The U.S. government has taken another step in its strategy to curb China’s technological progress, this time targeting South Korea’s semiconductor giants Samsung and SK Hynix.
According to the Federal Register published on Friday, Washington has revoked the special waivers that previously allowed these companies to purchase American-made semiconductor production equipment for use in their plants in China. From now on, such acquisitions will require a licensing process, which will take effect within 120 days. Intel was also named in the announcement, though the impact will be minimal since the company sold its related production division in China earlier this year.
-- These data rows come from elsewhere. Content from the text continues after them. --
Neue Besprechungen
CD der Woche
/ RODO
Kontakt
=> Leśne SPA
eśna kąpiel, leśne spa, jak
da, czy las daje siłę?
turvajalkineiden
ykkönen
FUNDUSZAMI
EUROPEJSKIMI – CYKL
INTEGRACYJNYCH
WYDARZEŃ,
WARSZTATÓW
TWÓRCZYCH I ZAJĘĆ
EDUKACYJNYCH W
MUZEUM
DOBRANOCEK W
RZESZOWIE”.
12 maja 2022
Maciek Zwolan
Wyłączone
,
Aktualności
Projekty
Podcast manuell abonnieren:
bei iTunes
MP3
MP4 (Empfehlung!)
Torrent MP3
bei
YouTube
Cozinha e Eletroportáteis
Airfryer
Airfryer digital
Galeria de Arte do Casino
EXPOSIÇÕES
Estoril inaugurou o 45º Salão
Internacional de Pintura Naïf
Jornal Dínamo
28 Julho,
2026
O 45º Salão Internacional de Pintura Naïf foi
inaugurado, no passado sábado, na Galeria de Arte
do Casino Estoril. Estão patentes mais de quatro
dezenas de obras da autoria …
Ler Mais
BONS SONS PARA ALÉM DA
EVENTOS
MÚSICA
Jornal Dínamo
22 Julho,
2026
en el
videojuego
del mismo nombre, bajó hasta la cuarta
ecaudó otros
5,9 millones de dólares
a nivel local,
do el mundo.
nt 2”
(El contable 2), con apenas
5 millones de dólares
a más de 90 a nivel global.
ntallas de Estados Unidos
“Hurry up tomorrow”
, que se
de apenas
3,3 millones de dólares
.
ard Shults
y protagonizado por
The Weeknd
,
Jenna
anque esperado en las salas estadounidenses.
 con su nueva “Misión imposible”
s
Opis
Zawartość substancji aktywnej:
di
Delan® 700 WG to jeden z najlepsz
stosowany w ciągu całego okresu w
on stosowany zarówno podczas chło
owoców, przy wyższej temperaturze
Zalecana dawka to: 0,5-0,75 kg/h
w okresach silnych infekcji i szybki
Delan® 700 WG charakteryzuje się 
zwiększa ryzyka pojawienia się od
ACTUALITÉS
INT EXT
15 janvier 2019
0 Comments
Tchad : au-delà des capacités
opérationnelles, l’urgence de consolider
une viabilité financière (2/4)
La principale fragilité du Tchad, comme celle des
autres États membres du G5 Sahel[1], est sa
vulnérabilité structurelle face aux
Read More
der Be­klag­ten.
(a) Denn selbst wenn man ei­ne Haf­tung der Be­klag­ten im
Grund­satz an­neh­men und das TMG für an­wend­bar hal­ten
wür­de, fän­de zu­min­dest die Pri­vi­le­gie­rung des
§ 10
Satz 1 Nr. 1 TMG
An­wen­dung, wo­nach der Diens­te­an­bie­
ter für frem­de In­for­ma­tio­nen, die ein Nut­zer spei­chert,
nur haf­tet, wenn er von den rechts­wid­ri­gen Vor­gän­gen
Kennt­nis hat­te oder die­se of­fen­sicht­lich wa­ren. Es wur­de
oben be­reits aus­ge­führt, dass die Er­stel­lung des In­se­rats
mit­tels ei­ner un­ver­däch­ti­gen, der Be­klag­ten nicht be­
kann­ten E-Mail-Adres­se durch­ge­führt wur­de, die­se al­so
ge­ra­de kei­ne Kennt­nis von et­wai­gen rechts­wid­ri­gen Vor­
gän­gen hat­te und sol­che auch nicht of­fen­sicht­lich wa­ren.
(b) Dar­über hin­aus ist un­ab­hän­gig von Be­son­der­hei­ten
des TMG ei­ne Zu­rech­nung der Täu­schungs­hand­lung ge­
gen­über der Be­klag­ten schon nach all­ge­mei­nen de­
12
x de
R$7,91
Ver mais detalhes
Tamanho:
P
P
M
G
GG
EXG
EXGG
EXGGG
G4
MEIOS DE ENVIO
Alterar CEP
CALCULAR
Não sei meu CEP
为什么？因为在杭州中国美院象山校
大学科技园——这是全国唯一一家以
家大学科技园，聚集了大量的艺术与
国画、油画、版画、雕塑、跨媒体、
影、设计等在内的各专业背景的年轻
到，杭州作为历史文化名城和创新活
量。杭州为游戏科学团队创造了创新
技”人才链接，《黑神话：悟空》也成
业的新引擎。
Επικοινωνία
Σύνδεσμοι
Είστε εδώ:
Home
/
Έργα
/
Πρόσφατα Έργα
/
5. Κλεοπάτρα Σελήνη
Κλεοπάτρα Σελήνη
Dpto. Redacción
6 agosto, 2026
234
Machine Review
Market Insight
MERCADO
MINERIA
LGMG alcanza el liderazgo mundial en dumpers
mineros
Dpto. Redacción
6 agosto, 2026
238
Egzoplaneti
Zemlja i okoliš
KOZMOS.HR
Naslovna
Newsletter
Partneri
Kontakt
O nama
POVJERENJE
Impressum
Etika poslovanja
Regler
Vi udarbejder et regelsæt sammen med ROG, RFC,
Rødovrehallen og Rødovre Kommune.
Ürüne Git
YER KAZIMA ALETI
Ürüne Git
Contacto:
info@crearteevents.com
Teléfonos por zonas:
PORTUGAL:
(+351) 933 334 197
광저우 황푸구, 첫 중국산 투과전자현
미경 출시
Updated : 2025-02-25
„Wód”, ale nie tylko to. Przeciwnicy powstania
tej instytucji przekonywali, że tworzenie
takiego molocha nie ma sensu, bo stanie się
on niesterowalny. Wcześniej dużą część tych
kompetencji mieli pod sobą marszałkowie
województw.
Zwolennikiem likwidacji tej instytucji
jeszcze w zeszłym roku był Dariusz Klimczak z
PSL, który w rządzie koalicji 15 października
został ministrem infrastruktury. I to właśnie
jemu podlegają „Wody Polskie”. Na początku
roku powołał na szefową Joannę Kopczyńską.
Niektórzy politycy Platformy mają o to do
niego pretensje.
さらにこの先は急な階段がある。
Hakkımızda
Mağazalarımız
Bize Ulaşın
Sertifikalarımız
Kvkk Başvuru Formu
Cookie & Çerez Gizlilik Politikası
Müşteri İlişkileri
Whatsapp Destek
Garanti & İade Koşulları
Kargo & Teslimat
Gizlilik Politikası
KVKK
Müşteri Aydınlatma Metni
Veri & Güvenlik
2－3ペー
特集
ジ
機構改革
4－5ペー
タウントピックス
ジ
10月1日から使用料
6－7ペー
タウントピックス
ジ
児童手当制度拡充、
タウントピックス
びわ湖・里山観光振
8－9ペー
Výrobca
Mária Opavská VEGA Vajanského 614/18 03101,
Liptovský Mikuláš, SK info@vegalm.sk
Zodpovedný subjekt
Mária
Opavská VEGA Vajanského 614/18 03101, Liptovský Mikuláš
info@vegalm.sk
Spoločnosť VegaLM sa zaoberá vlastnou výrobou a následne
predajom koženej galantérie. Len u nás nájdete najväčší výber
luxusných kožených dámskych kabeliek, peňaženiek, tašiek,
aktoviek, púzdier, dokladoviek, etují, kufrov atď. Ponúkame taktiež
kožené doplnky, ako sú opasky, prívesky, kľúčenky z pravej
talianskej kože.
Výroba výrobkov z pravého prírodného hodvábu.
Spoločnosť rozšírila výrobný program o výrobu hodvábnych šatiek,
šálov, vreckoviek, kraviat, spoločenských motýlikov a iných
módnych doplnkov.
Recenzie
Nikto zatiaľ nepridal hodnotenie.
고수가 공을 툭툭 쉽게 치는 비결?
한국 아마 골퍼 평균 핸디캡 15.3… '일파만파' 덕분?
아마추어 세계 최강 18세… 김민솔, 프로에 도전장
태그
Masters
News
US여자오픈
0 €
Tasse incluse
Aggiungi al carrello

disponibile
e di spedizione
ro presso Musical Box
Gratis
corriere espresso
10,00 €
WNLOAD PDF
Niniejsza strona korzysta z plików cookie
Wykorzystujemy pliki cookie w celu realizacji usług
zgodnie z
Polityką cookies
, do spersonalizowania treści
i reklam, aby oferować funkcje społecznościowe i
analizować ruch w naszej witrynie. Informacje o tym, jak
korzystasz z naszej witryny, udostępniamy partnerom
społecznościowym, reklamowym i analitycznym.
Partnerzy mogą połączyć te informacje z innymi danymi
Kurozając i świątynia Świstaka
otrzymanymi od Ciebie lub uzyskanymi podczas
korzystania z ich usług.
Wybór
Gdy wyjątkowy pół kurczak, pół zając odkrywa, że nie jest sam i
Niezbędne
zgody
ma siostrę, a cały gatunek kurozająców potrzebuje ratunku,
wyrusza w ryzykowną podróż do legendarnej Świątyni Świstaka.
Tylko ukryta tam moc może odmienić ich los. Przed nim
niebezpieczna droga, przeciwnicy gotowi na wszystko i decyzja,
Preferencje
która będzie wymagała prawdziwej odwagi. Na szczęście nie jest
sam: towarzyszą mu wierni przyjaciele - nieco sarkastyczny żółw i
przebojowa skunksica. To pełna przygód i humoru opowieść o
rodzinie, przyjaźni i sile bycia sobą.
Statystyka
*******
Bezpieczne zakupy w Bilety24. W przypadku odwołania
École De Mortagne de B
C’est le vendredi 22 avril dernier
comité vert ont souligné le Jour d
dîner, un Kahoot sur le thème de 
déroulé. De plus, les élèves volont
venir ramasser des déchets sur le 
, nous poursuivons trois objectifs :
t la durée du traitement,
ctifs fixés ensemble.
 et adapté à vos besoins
The U.S. Department of Commerce clarified that existing factories will still be allowed to operate under a license framework, but made it clear that no approvals will be granted for capacity expansions or technological upgrades at the Chinese facilities of the affected firms. In essence, Washington is placing a direct cap on the growth and modernization of advanced chip production in China.
The announcement triggered immediate reactions in the financial markets. Shares of key U.S. semiconductor equipment suppliers — Lam Research, Applied Materials, and KLA — fell between 2.4% and 4% following the news, reflecting investor uncertainty around the new regulatory environment. Samsung and SK Hynix, for their part, declined to issue official statements in the immediate aftermath.
These new restrictions form part of the broader set of export controls that Washington has been enforcing since 2022 to block China’s access to critical semiconductor technologies. Until now, Samsung and SK Hynix had benefited from exemptions, largely due to their global importance and the delicate diplomatic balance between Seoul and Washington.
The removal of this privilege marks a significant shift, underscoring the U.S. administration’s determination to shut down all potential avenues for China to obtain advanced chip-making capabilities. Analysts note that the main beneficiaries of this move could be Chinese equipment suppliers, who may now step in to fill the gap, as well as U.S. memory chipmaker Micron, a direct competitor to Samsung and SK Hynix in the global market.
At the same time, the decision risks adding strain to U.S.-South Korea relations, particularly as Seoul plays a crucial role as a strategic ally in Asia amid Beijing’s growing influence. Ultimately, Washington’s move not only disrupts the expansion plans of South Korean chipmakers in China but also reshapes the geopolitical landscape of the semiconductor industry — an arena where competition is no longer measured solely in innovation but also in global power and influence.